→ **Objective**
Reproduce the data below line for line, changing nothing.

→ **Stored data**
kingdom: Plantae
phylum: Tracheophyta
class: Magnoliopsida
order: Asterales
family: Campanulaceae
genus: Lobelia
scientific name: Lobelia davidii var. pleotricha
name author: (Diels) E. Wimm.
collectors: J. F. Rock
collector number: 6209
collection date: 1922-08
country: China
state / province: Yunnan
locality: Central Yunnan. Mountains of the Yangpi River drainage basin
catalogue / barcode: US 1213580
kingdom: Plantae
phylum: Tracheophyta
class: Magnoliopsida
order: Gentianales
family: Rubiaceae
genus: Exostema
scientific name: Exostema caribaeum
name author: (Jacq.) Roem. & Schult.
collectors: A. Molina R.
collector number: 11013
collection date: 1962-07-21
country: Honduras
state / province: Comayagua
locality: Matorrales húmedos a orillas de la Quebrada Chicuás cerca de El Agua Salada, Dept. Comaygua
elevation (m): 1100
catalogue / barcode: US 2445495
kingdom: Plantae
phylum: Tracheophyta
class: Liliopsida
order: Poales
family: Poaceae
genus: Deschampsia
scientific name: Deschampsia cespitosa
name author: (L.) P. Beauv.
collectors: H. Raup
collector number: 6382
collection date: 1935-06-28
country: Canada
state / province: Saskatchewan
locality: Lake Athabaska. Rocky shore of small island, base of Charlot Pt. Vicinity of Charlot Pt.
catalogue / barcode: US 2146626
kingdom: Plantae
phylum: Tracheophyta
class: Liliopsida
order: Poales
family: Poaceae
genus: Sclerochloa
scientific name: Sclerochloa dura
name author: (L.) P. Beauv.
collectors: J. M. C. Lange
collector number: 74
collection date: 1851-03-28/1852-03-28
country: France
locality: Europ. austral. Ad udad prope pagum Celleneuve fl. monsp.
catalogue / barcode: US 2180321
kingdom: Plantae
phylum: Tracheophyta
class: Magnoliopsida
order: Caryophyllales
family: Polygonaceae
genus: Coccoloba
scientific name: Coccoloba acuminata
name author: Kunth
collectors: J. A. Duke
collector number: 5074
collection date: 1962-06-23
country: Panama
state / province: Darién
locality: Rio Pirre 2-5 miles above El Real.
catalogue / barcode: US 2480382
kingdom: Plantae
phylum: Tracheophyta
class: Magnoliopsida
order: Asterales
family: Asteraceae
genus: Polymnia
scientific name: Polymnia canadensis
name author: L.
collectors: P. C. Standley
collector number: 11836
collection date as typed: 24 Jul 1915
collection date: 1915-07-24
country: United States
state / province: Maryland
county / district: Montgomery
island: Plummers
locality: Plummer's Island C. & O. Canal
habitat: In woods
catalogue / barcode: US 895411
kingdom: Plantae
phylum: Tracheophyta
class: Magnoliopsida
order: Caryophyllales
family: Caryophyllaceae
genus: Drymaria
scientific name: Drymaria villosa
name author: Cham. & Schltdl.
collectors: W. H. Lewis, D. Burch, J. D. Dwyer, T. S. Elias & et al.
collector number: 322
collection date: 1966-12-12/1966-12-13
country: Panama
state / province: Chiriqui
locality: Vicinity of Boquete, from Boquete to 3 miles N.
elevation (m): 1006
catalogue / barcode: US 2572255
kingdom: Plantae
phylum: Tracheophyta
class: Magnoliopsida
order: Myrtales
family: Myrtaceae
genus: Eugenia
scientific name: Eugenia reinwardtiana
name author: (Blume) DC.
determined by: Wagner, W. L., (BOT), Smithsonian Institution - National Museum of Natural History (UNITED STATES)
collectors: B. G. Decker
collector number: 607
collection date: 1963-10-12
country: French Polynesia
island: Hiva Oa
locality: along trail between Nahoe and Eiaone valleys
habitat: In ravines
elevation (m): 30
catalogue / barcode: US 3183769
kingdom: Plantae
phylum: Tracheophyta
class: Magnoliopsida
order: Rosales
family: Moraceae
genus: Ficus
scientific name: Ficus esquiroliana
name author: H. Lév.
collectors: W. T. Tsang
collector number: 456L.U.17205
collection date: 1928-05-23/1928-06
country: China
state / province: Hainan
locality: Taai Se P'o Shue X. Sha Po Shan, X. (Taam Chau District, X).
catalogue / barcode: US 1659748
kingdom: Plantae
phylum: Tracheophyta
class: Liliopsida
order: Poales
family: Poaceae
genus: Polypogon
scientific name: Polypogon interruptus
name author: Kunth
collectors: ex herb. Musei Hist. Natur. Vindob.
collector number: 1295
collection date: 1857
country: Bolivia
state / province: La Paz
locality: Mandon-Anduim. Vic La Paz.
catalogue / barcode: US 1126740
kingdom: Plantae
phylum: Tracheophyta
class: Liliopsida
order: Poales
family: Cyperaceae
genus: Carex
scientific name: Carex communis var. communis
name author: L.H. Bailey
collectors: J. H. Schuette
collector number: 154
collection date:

→ **Response below**
kingdom: Plantae
phylum: Tracheophyta
class: Magnoliopsida
order: Asterales
family: Campanulaceae
genus: Lobelia
scientific name: Lobelia davidii var. pleotricha
name author: (Diels) E. Wimm.
collectors: J. F. Rock
collector number: 6209
collection date: 1922-08
country: China
state / province: Yunnan
locality: Central Yunnan. Mountains of the Yangpi River drainage basin
catalogue / barcode: US 1213580
kingdom: Plantae
phylum: Tracheophyta
class: Magnoliopsida
order: Gentianales
family: Rubiaceae
genus: Exostema
scientific name: Exostema caribaeum
name author: (Jacq.) Roem. & Schult.
collectors: A. Molina R.
collector number: 11013
collection date: 1962-07-21
country: Honduras
state / province: Comayagua
locality: Matorrales húmedos a orillas de la Quebrada Chicuás cerca de El Agua Salada, Dept. Comaygua
elevation (m): 1100
catalogue / barcode: US 2445495
kingdom: Plantae
phylum: Tracheophyta
class: Liliopsida
order: Poales
family: Poaceae
genus: Deschampsia
scientific name: Deschampsia cespitosa
name author: (L.) P. Beauv.
collectors: H. Raup
collector number: 6382
collection date: 1935-06-28
country: Canada
state / province: Saskatchewan
locality: Lake Athabaska. Rocky shore of small island, base of Charlot Pt. Vicinity of Charlot Pt.
catalogue / barcode: US 2146626
kingdom: Plantae
phylum: Tracheophyta
class: Liliopsida
order: Poales
family: Poaceae
genus: Sclerochloa
scientific name: Sclerochloa dura
name author: (L.) P. Beauv.
collectors: J. M. C. Lange
collector number: 74
collection date: 1851-03-28/1852-03-28
country: France
locality: Europ. austral. Ad udad prope pagum Celleneuve fl. monsp.
catalogue / barcode: US 2180321
kingdom: Plantae
phylum: Tracheophyta
class: Magnoliopsida
order: Caryophyllales
family: Polygonaceae
genus: Coccoloba
scientific name: Coccoloba acuminata
name author: Kunth
collectors: J. A. Duke
collector number: 5074
collection date: 1962-06-23
country: Panama
state / province: Darién
locality: Rio Pirre 2-5 miles above El Real.
catalogue / barcode: US 2480382
kingdom: Plantae
phylum: Tracheophyta
class: Magnoliopsida
order: Asterales
family: Asteraceae
genus: Polymnia
scientific name: Polymnia canadensis
name author: L.
collectors: P. C. Standley
collector number: 11836
collection date as typed: 24 Jul 1915
collection date: 1915-07-24
country: United States
state / province: Maryland
county / district: Montgomery
island: Plummers
locality: Plummer's Island C. & O. Canal
habitat: In woods
catalogue / barcode: US 895411
kingdom: Plantae
phylum: Tracheophyta
class: Magnoliopsida
order: Caryophyllales
family: Caryophyllaceae
genus: Drymaria
scientific name: Drymaria villosa
name author: Cham. & Schltdl.
collectors: W. H. Lewis, D. Burch, J. D. Dwyer, T. S. Elias & et al.
collector number: 322
collection date: 1966-12-12/1966-12-13
country: Panama
state / province: Chiriqui
locality: Vicinity of Boquete, from Boquete to 3 miles N.
elevation (m): 1006
catalogue / barcode: US 2572255
kingdom: Plantae
phylum: Tracheophyta
class: Magnoliopsida
order: Myrtales
family: Myrtaceae
genus: Eugenia
scientific name: Eugenia reinwardtiana
name author: (Blume) DC.
determined by: Wagner, W. L., (BOT), Smithsonian Institution - National Museum of Natural History (UNITED STATES)
collectors: B. G. Decker
collector number: 607
collection date: 1963-10-12
country: French Polynesia
island: Hiva Oa
locality: along trail between Nahoe and Eiaone valleys
habitat: In ravines
elevation (m): 30
catalogue / barcode: US 3183769
kingdom: Plantae
phylum: Tracheophyta
class: Magnoliopsida
order: Rosales
family: Moraceae
genus: Ficus
scientific name: Ficus esquiroliana
name author: H. Lév.
collectors: W. T. Tsang
collector number: 456L.U.17205
collection date: 1928-05-23/1928-06
country: China
state / province: Hainan
locality: Taai Se P'o Shue X. Sha Po Shan, X. (Taam Chau District, X).
catalogue / barcode: US 1659748
kingdom: Plantae
phylum: Tracheophyta
class: Liliopsida
order: Poales
family: Poaceae
genus: Polypogon
scientific name: Polypogon interruptus
name author: Kunth
collectors: ex herb. Musei Hist. Natur. Vindob.
collector number: 1295
collection date: 1857
country: Bolivia
state / province: La Paz
locality: Mandon-Anduim. Vic La Paz.
catalogue / barcode: US 1126740
kingdom: Plantae
phylum: Tracheophyta
class: Liliopsida
order: Poales
family: Cyperaceae
genus: Carex
scientific name: Carex communis var. communis
name author: L.H. Bailey
collectors: J. H. Schuette
collector number: 154
collection date:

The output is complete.